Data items
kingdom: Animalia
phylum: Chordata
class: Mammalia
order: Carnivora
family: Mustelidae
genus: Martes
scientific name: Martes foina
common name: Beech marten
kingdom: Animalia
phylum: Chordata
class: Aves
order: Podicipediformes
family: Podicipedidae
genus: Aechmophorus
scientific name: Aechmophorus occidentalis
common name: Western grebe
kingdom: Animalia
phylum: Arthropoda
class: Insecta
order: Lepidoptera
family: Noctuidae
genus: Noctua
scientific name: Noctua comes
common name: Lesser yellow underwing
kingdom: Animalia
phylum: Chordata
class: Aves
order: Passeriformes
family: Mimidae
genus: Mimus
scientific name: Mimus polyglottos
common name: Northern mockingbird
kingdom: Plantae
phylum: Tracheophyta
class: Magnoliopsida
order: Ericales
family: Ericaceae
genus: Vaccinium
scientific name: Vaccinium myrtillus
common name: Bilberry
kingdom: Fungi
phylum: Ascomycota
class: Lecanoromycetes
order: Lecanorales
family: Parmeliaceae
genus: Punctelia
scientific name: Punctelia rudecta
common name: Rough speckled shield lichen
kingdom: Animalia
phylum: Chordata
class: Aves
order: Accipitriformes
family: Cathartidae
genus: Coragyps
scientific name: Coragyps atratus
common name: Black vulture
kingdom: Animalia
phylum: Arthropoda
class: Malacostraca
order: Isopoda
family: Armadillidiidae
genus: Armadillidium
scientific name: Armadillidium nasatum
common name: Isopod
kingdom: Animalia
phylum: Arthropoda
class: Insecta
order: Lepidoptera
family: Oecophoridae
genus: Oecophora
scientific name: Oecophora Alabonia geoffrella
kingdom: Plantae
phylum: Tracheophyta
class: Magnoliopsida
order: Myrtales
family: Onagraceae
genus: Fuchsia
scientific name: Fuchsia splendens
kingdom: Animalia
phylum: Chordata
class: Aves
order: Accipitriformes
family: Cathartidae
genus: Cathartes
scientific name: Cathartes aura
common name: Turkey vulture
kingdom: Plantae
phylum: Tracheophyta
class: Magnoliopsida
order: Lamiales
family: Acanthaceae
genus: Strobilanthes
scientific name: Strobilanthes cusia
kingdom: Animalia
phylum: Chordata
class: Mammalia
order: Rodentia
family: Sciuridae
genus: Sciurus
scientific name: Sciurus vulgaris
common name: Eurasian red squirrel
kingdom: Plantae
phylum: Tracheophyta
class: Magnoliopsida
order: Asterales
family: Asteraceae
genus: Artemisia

- Directions: Copy out every line of the rows above word for word, in the same order.

- Reply:
kingdom: Animalia
phylum: Chordata
class: Mammalia
order: Carnivora
family: Mustelidae
genus: Martes
scientific name: Martes foina
common name: Beech marten
kingdom: Animalia
phylum: Chordata
class: Aves
order: Podicipediformes
family: Podicipedidae
genus: Aechmophorus
scientific name: Aechmophorus occidentalis
common name: Western grebe
kingdom: Animalia
phylum: Arthropoda
class: Insecta
order: Lepidoptera
family: Noctuidae
genus: Noctua
scientific name: Noctua comes
common name: Lesser yellow underwing
kingdom: Animalia
phylum: Chordata
class: Aves
order: Passeriformes
family: Mimidae
genus: Mimus
scientific name: Mimus polyglottos
common name: Northern mockingbird
kingdom: Plantae
phylum: Tracheophyta
class: Magnoliopsida
order: Ericales
family: Ericaceae
genus: Vaccinium
scientific name: Vaccinium myrtillus
common name: Bilberry
kingdom: Fungi
phylum: Ascomycota
class: Lecanoromycetes
order: Lecanorales
family: Parmeliaceae
genus: Punctelia
scientific name: Punctelia rudecta
common name: Rough speckled shield lichen
kingdom: Animalia
phylum: Chordata
class: Aves
order: Accipitriformes
family: Cathartidae
genus: Coragyps
scientific name: Coragyps atratus
common name: Black vulture
kingdom: Animalia
phylum: Arthropoda
class: Malacostraca
order: Isopoda
family: Armadillidiidae
genus: Armadillidium
scientific name: Armadillidium nasatum
common name: Isopod
kingdom: Animalia
phylum: Arthropoda
class: Insecta
order: Lepidoptera
family: Oecophoridae
genus: Oecophora
scientific name: Oecophora Alabonia geoffrella
kingdom: Plantae
phylum: Tracheophyta
class: Magnoliopsida
order: Myrtales
family: Onagraceae
genus: Fuchsia
scientific name: Fuchsia splendens
kingdom: Animalia
phylum: Chordata
class: Aves
order: Accipitriformes
family: Cathartidae
genus: Cathartes
scientific name: Cathartes aura
common name: Turkey vulture
kingdom: Plantae
phylum: Tracheophyta
class: Magnoliopsida
order: Lamiales
family: Acanthaceae
genus: Strobilanthes
scientific name: Strobilanthes cusia
kingdom: Animalia
phylum: Chordata
class: Mammalia
order: Rodentia
family: Sciuridae
genus: Sciurus
scientific name: Sciurus vulgaris
common name: Eurasian red squirrel
kingdom: Plantae
phylum: Tracheophyta
class: Magnoliopsida
order: Asterales
family: Asteraceae
genus: Artemisia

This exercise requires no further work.